Excellent analysis in pointing out the literal implications of this new license exception. You should know better than to apply logic to governmental regulations. Hopefully, BIS will reconsider based on your points made and clarify the STA exception accordingly.

Comment by Mark Stiffler on June 17th, 2011 @ 9:26 am

So, the BIS is saying 1) industry can’t read a list of countries 2) they don’t read/understand their own country group lists/country chart and 3) aren’t serious about any kind of reform.

I think export compliance officers have a good bit of job security too.

Comment by LDM on June 17th, 2011 @ 4:37 pm

Do you think that this could be a move to set up the possibility of placing AG, WA, and NSG all under a single XC regime, or for BIS to internally view them as one in the same?
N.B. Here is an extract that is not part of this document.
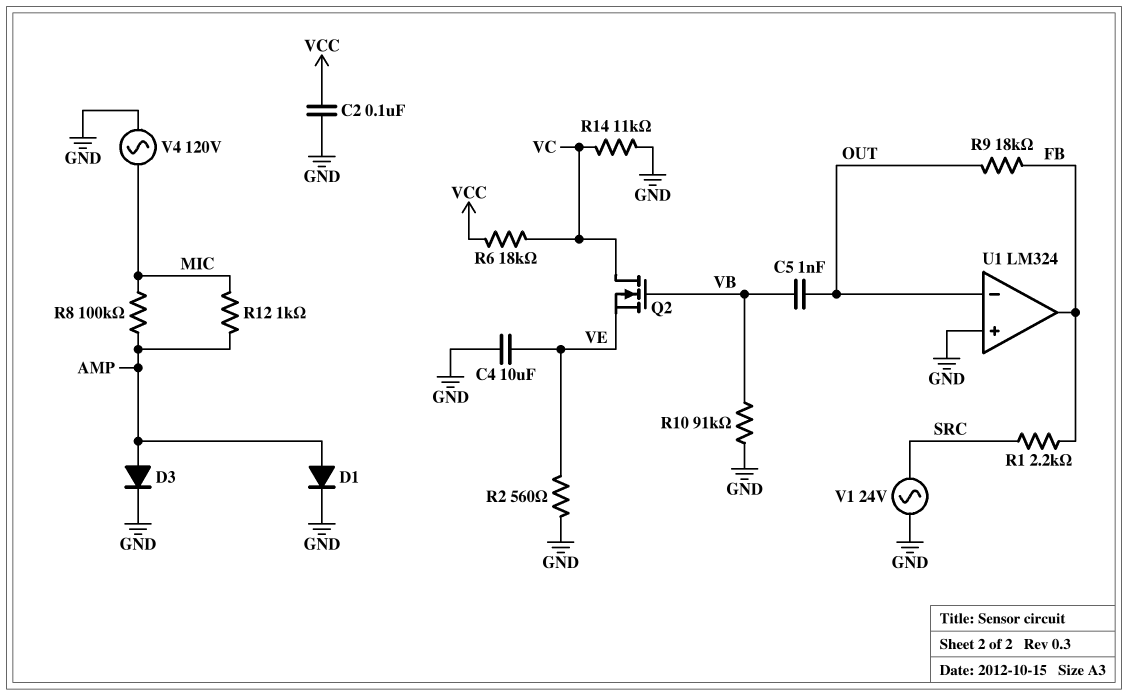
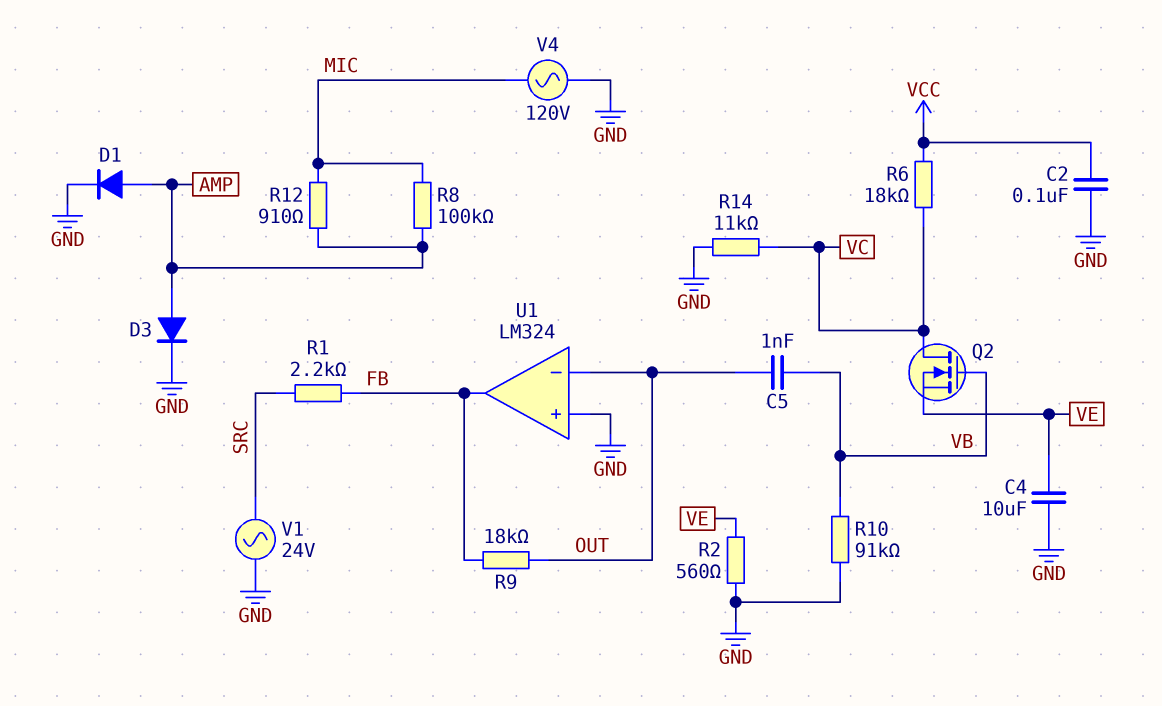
R12: 1k (AMP, MIC) -> 910 (AMP, MIC)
Comment by Tim on June 18th, 2011 @ 10:42 am

Thank you so much, Clif. I waited to review this new exception until you’d weighed in. I always appreciate your expertise!

Comment by Chris W. on June 20th, 2011 @ 1:59 pm

All of which begs the question: What happens to you when some ambitious ICE agent, bored with deporting illegal aliens, and/or an ambitious AUSA, decide to focus on the actual words of the regulation rather than the “preamble” language in the Federal Register? Of course, the cogniscenti will have read this blog, or at least the Federal Register. But how many ordinary folks, or even lawyers, will know to read the preamble language? I really expected better of the present leadership at BIS.